Model returns json file with retells and some log info, after that retells are cleared and prettified,
then prepared texts are parsed into corresponding corpuses.

In [None]:
from tg.ca.book_fragments.utils.parse_retells_to_corpus import parse_retells_to_corpus

In [None]:
parse_retells_to_corpus(
    Path('./files/fragments/eng_crime_and_punishment_fragments.json'),
    Path('./source/retell/eng/eng_crime_and_punishment_fragments.json'),
    Path('./files/eng_crime_and_punishment_retell.base.zip'),
)

In [None]:
parse_retells_to_corpus(
    Path('./files/fragments/ru_crime_and_punishment_fragments.json'),
    Path('./source/retell/ru/ru_crime_and_punishment_fragments.json'),
    Path('./files/ru_crime_and_punishment_retell.base.zip'),
)

In [None]:
ru_retell_reader = CorpusReader(Path('./files/ru_crime_and_punishment_retell.base.zip'))
ru_retell = ru_retell_reader.get_toc().index
ru_retell_reader.get_frames().first()

In [None]:
eng_retell_reader = CorpusReader(Path('./files/eng_crime_and_punishment_retell.base.zip'))
eng_retell = eng_retell_reader.get_toc().index
eng_retell_reader.get_toc()

Functions for convenient parallel corpus assemblying.

In [None]:
import pandas as pd

def add_relation(df_1,df_2,name_1,name_2):
    rel_1 = pd.DataFrame({'file_1':df_1, 'file_2':df_2,'relation_name':f"{name_1}_{name_2}"})
    rel_2 = pd.DataFrame({'file_1':df_2, 'file_2':df_1,'relation_name':f"{name_2}_{name_1}"})
    rel = pd.concat([rel_1,rel_2])
    return rel

def add_dfs(name):
    frames = list(name.get_frames())
    dfs = dict(zip(name.get_toc().index,frames))

    return dfs

Record english and russian books corpuses.

In [None]:
eng_book_reader = CorpusReader(Path('./files/eng_crime_and_puhishment.base.zip'))
eng_book_reader.get_toc()

In [None]:
ru_book_reader = CorpusReader(Path('./files/ru_crime_and_puhishment.base.zip'))
ru_book_reader.get_toc()

In [None]:
CorpusBuilder.update_parallel_data(
    Path('./files/parallel_corpus.zip'),
    add_dfs(eng_book_reader),
    "eng_book",
    None)

CorpusBuilder.update_parallel_data(
    Path('./files/parallel_corpus.zip'),
    add_dfs(ru_book_reader),
    "ru_book",
    None)

Record english and russian retells, add relations to books.

In [None]:
eng_retell_reader = CorpusReader(Path('./files/eng_crime_and_punishment_retell.base.zip'))
eng_retell_reader.get_toc()

In [None]:
ru_retell_reader = CorpusReader(Path('./files/ru_crime_and_punishment_retell.base.zip'))
ru_retell_reader.get_toc()

In [None]:
CorpusBuilder.update_parallel_data(
    Path('./files/parallel_corpus.zip'),
    add_dfs(eng_retell_reader),
    "eng_retell",
    add_relation(eng_book_reader.get_toc().index, eng_retell_reader.get_toc().index, "eng_book", "eng_retell"))
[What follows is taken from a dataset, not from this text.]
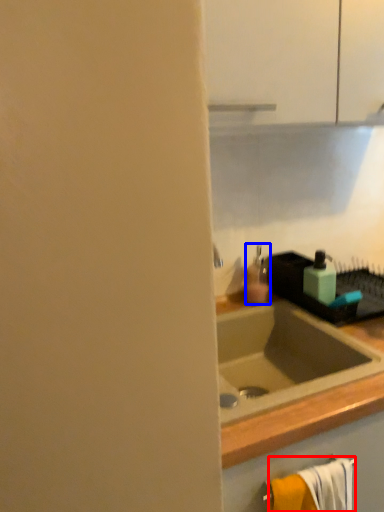
Question: Which object appears farthest to the camera in this image, bath towel (highlighted by a red box) or soap dispenser (highlighted by a blue box)?

Choices:
 (A) bath towel
 (B) soap dispenser

Answer: (B)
CorpusBuilder.update_parallel_data(
    Path('./files/parallel_corpus.zip'),
    add_dfs(ru_retell_reader),
    "ru_retell",
    add_relation(ru_book_reader.get_toc().index, ru_retell_reader.get_toc().index, "ru_book", "ru_retell"))

In [None]:
path_parallel_corpus = Path('./files/parallel_corpus.zip')

In [None]:
!pip install googletrans==3.1.0a0

Add data with translated english retell.

In [None]:
from tg.ca.utils_translate import translate_subcorpus

translate_subcorpus(path_parallel_corpus,"eng_retell")

Finally, show parallel corpus contents.

In [None]:
reader = CorpusReader(path_parallel_corpus)
df = reader.get_toc()
df.subcorpus_name.unique()

Clear corpuses

In [None]:
import os
from pathlib import Path

# os.remove(Path('./files/eng_crime_and_puhishment.base.zip'))
# os.remove(Path('./files/ru_crime_and_puhishment.base.zip'))
os.remove(Path('./files/eng_crime_and_punishment_retell.base.zip'))
os.remove(Path('./files/ru_crime_and_punishment_retell.base.zip'))
os.remove(Path('./files/translate.base.zip'))